# 12v Ipod Docking Station



## dave-rsvr (Aug 8, 2010)

hi does anybody know where i can get 12 volt ipod docking station from
thanks
Dave


----------



## Satfreakuk (Jun 14, 2011)

just an idea!

How about a gear4 (supermarkets have them on offer or buy online)
the streetparty 4 works on battery or comes with a small mains power supply but i am sure its possible to get a 12V adapter to drop the voltage to the required level.

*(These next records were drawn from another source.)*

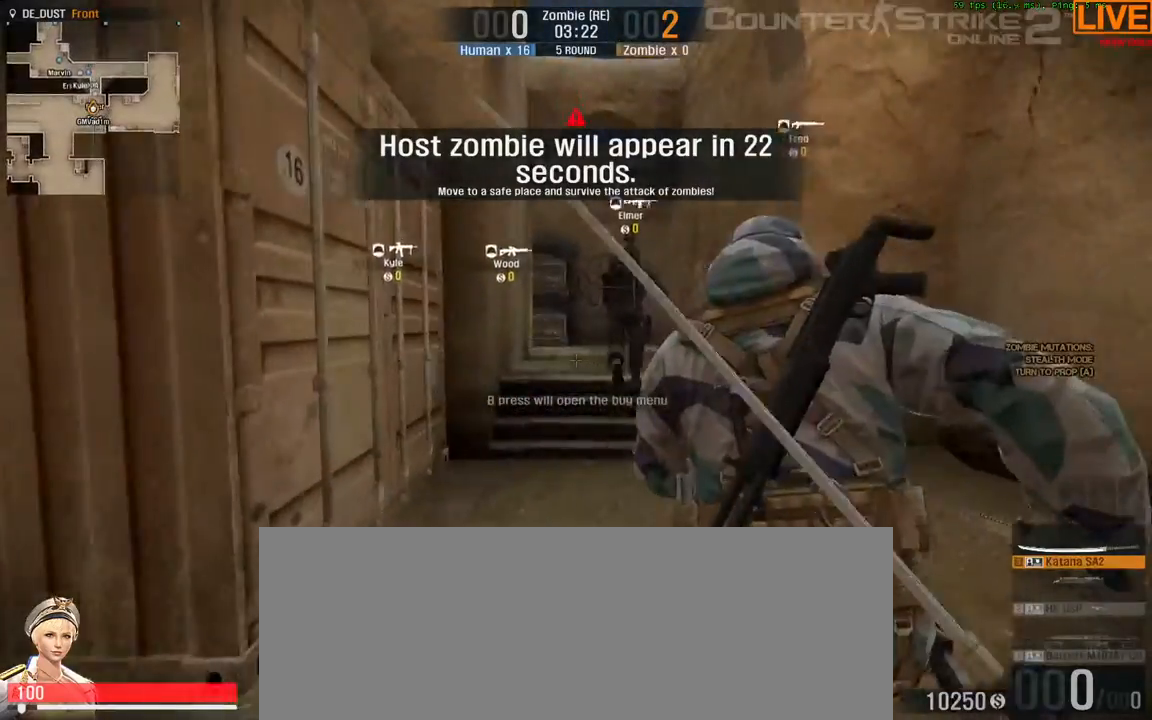
Gameplay with keyboard; each line is a JSON object with the keys held at the frame after it. "events" lists presses ("down") and releases ("up") of ".", "/", "0", "1", "2", "3", "4", "5", "6", "7", "8", "9", "a", "alt_l", "alt_r", "b", "backslash", "backspace", "c", "caps_lock", "comma", "ctrl_l", "ctrl_r", "d", "down", "e", "equals", "escape", "f", "f1", "f10", "f11", "f12", "f2", "f3", "f4", "f5", "f6", "f7", "f8", "f9", "g", "h", "i", "j", "k", "l", "lbracket", "left", "m", "minus", "n", "o", "p", "q", "quote", "r", "rbracket", "return", "right", "s", "semicolon", "shift_l", "shift_r", "space", "super", "t", "tab", "tilde", "u", "up", "v", "w", "x", "y" and "z" between this image and that frame as [ms after this image, input, new state], when the widget could be followed in between. No other keys are recorded. Mouse input is not recorded.
{"keys": ["w"], "events": []}
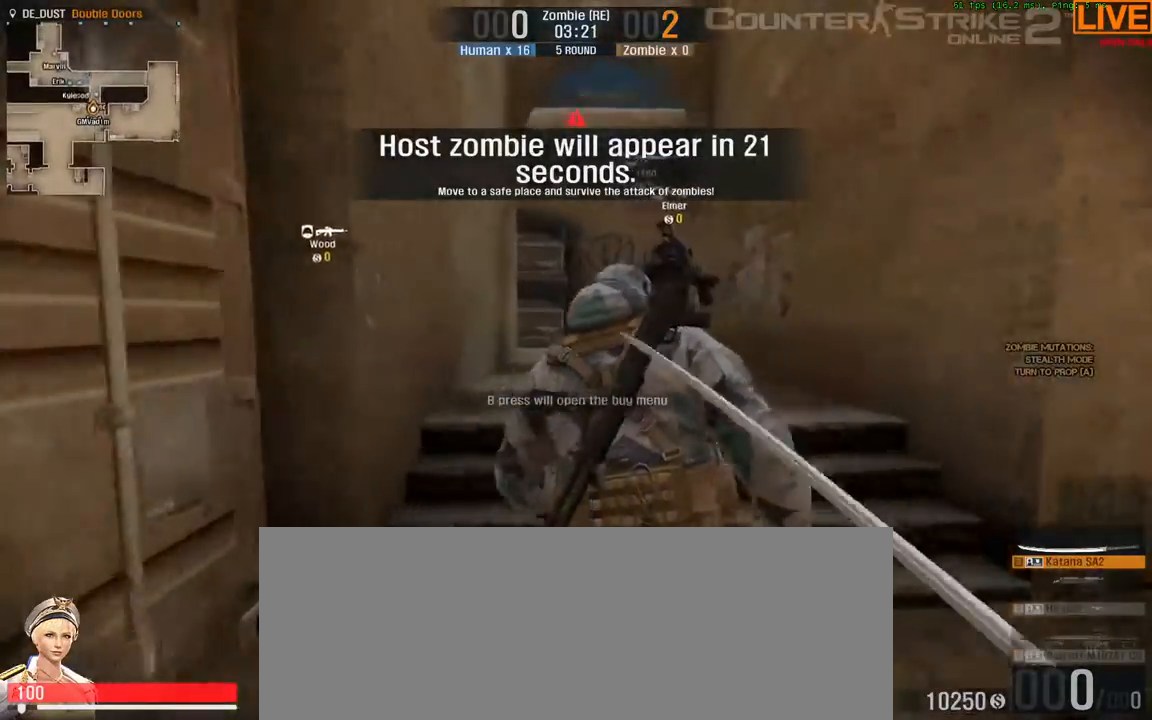
{"keys": ["w"], "events": []}
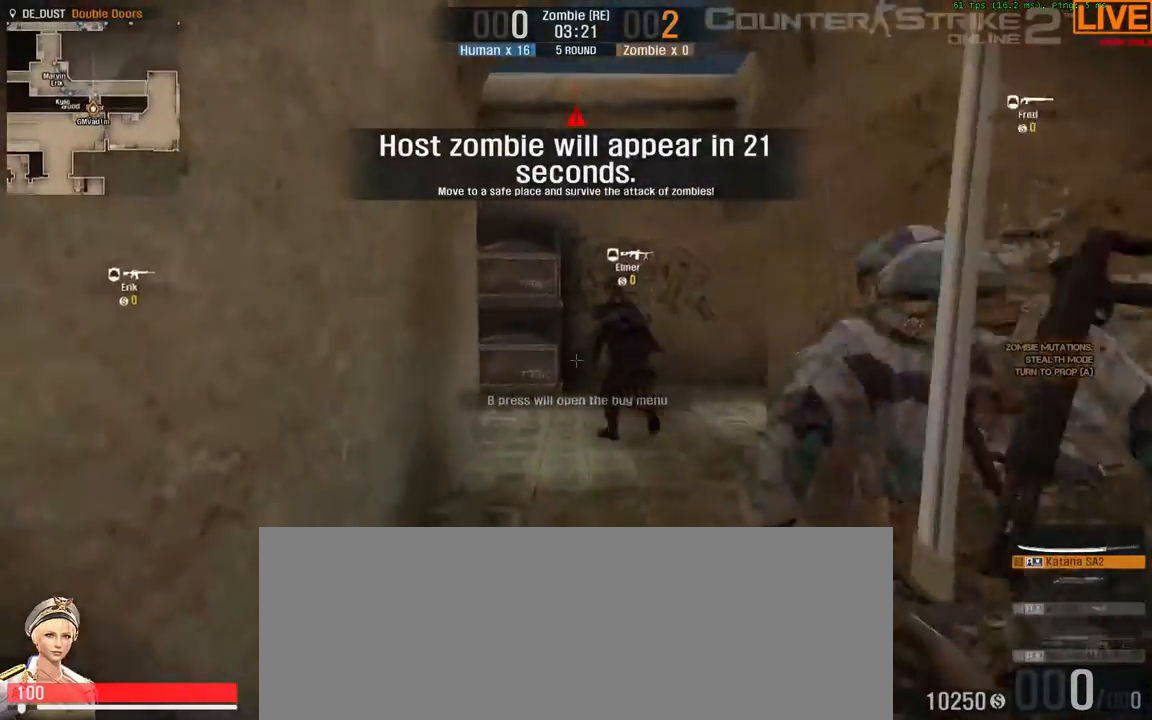
{"keys": ["w"], "events": []}
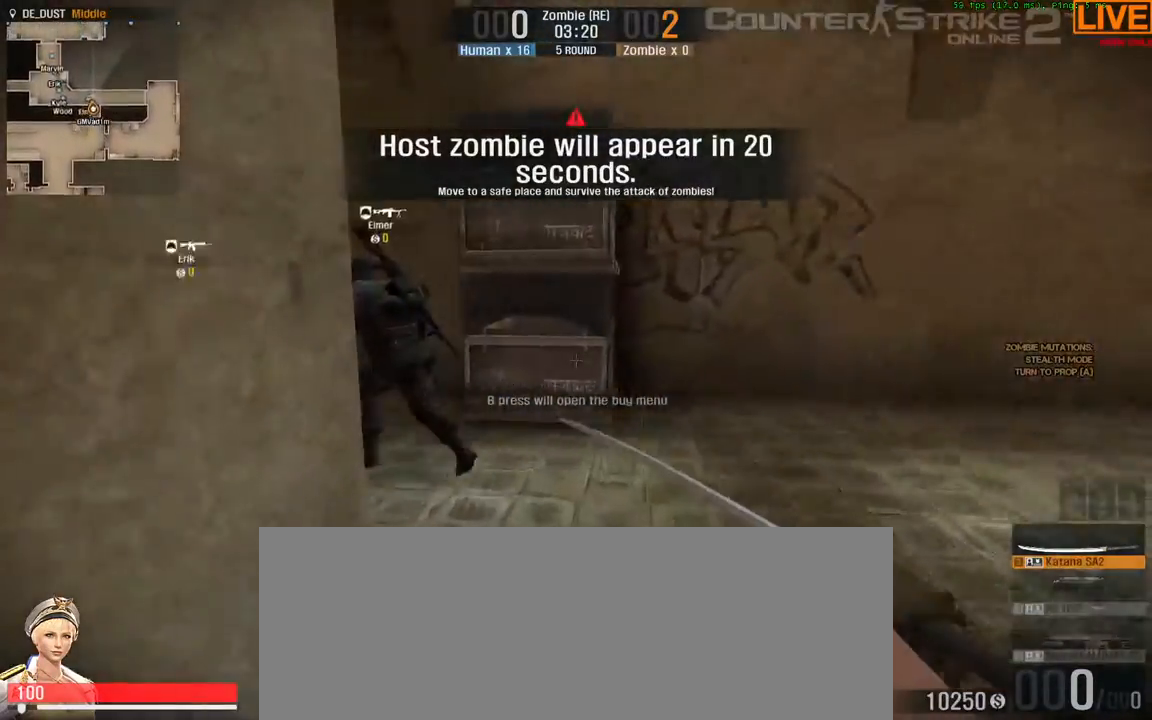
{"keys": ["w"], "events": []}
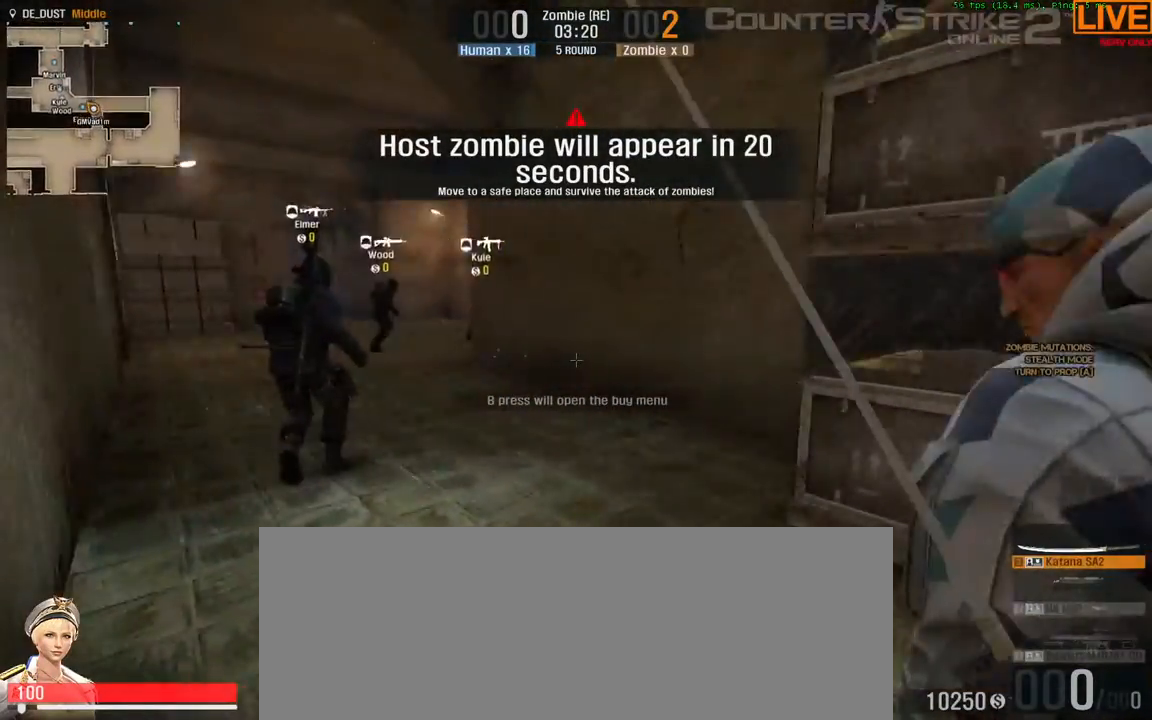
{"keys": ["a", "w"], "events": [[150, "a", "down"]]}
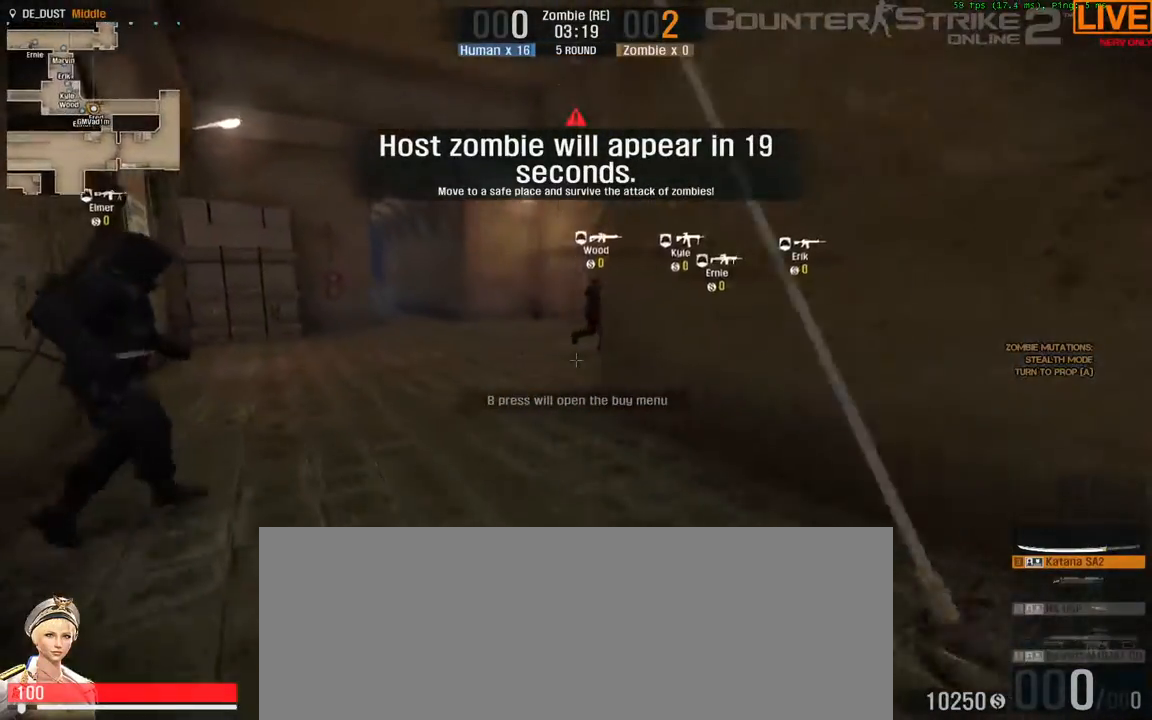
{"keys": ["a", "w"], "events": []}
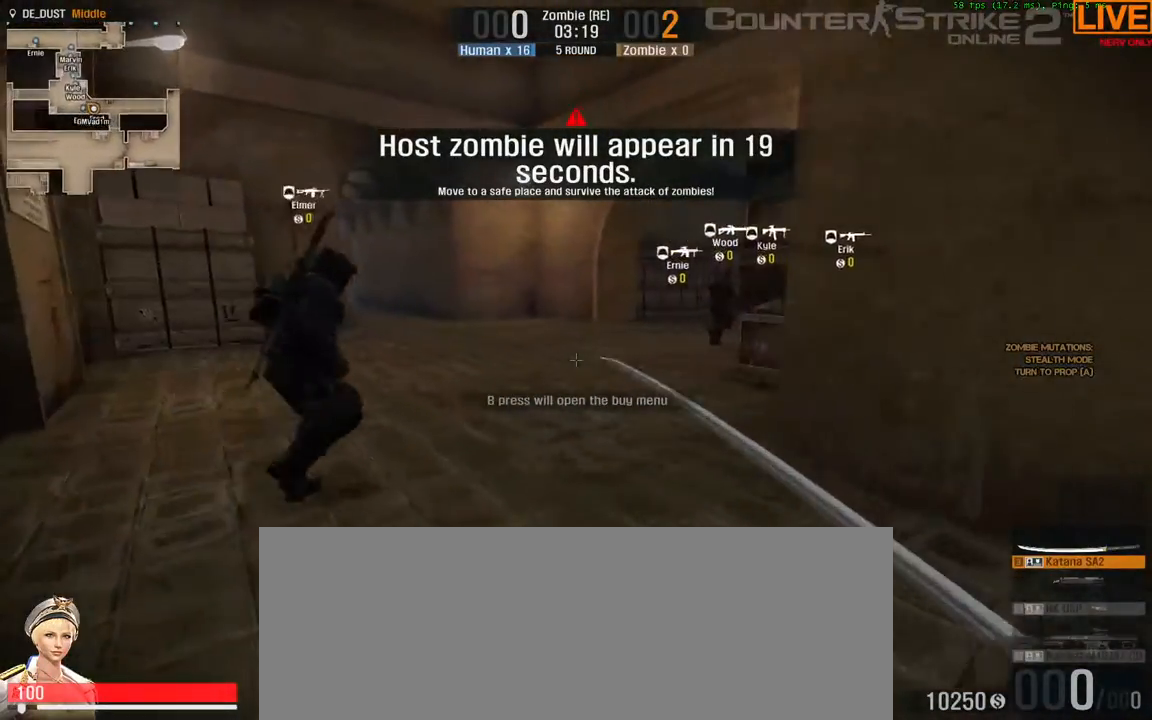
{"keys": ["w"], "events": [[83, "a", "up"]]}
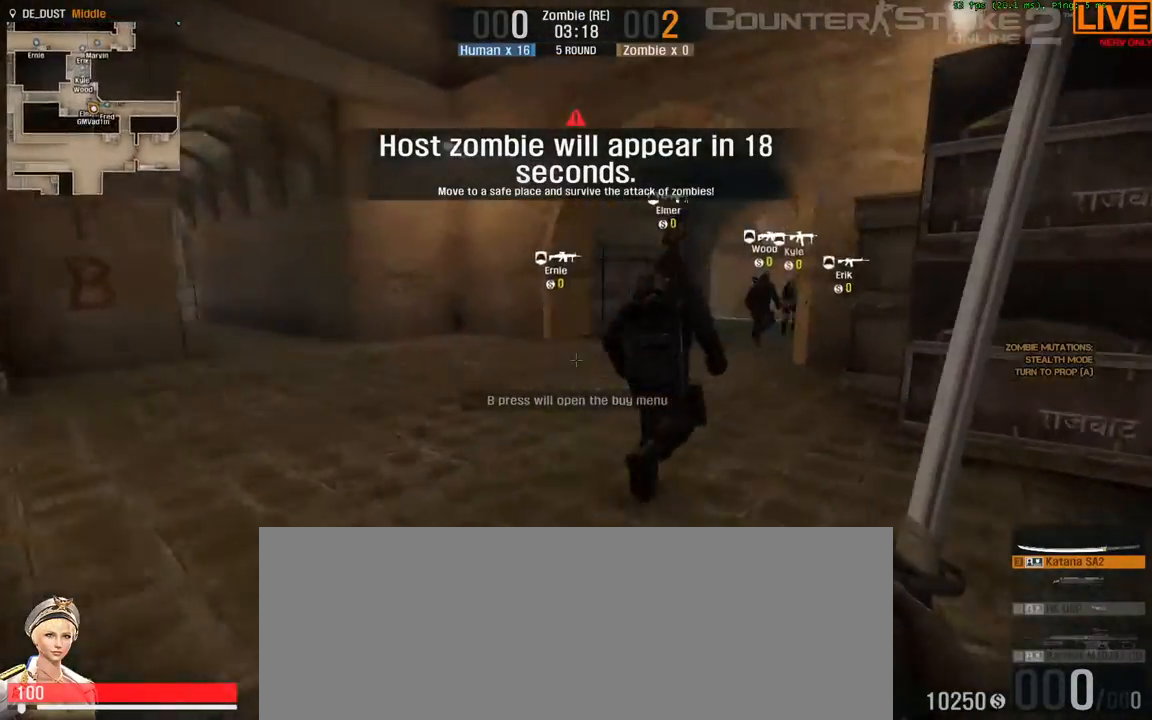
{"keys": ["w"], "events": []}
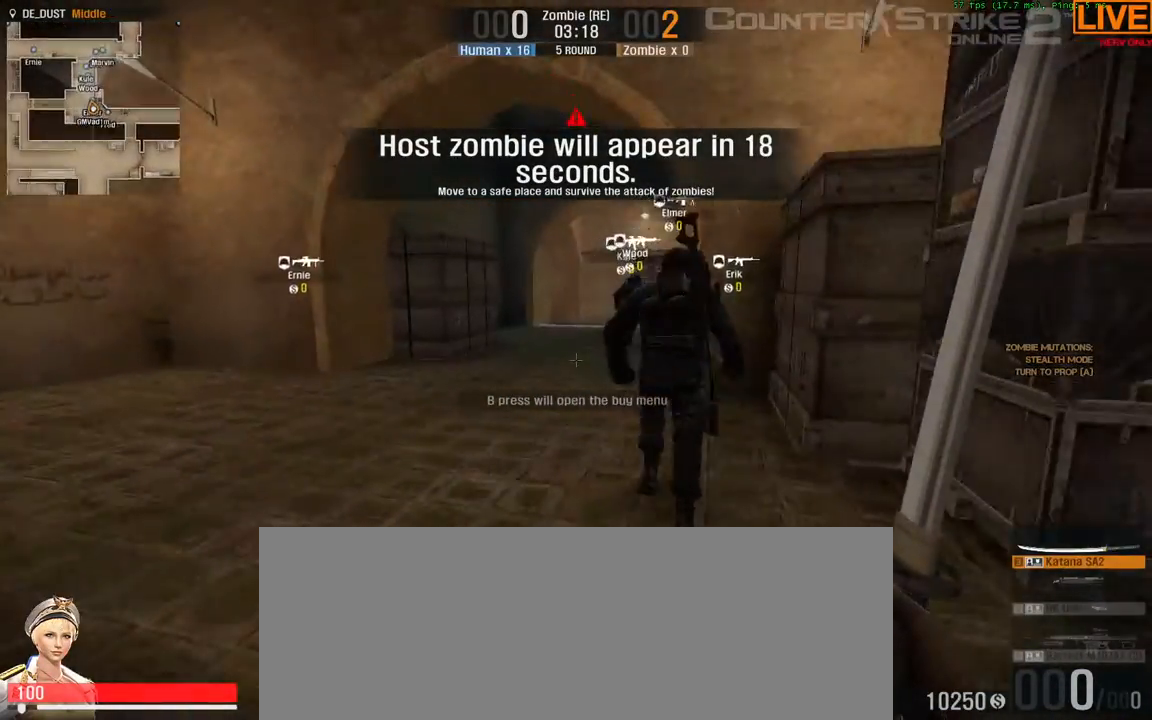
{"keys": ["w"], "events": []}
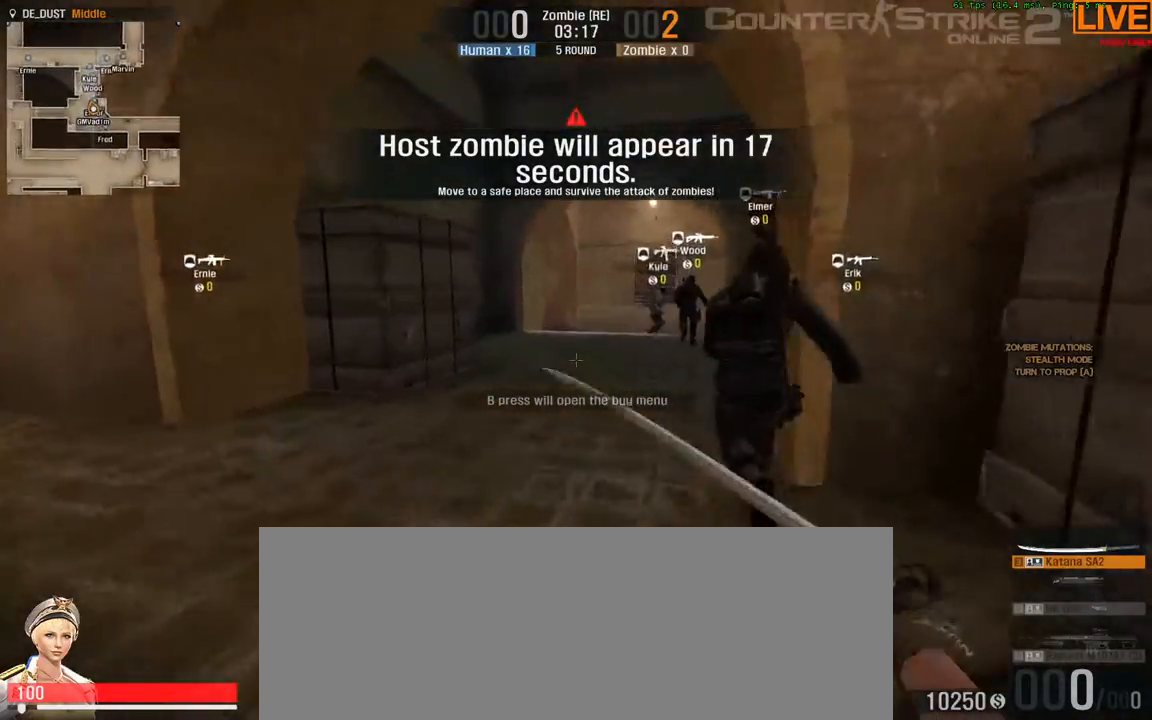
{"keys": ["w"], "events": []}
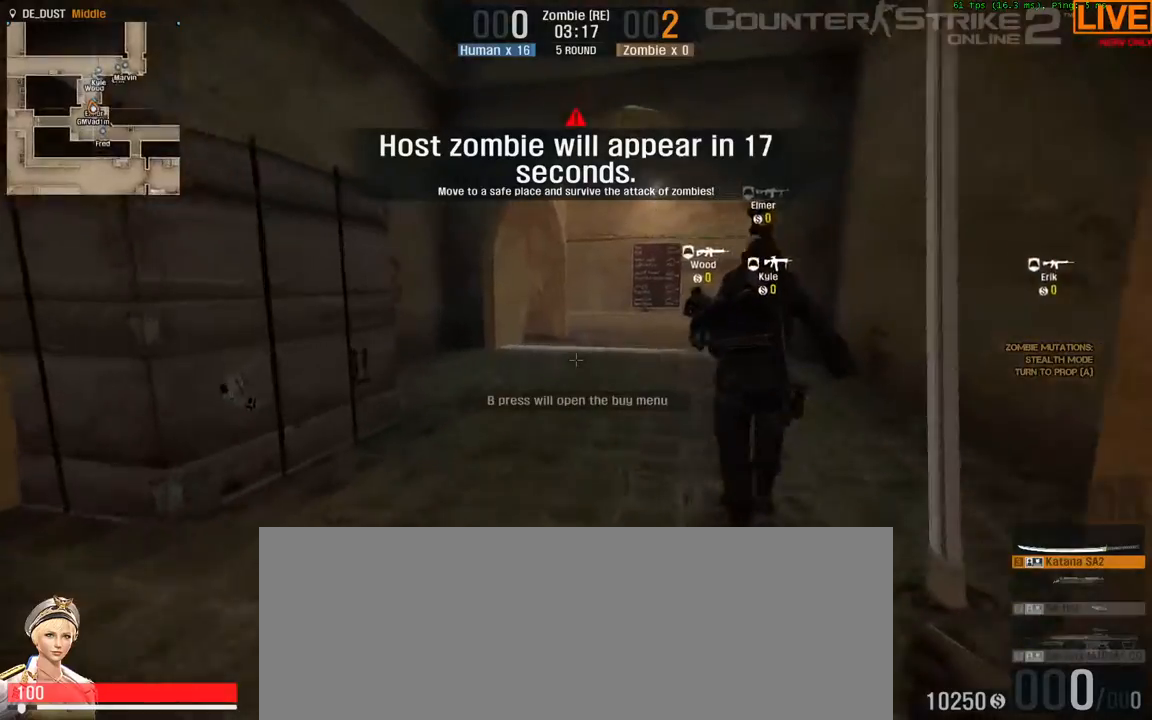
{"keys": ["w"], "events": []}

Unless there is a 12v one!


----------



## SaddleTramp (Feb 15, 2007)

dave-rsvr said:


> hi does anybody know where i can get 12 volt ipod docking station from
> thanks
> Dave


Yes <<Here>>


----------



## GerryD (Sep 20, 2007)

In Currys, look for the Logik LOGMI4004. It has a nominal voltage input of 13.4V, but will run comfortably down to 10.6V. I have had one for 3 years.
iPod Dock, FM/AM radio, Dual Alarm, Clock Radio, remote control and compact.
Price, last time I looked £24.99.
Gerry


----------



## dave-rsvr (Aug 8, 2010)

to both the above thanks
do you just cut the plug off and put 12v one on then ?
sorry if question sounds stupid lol


----------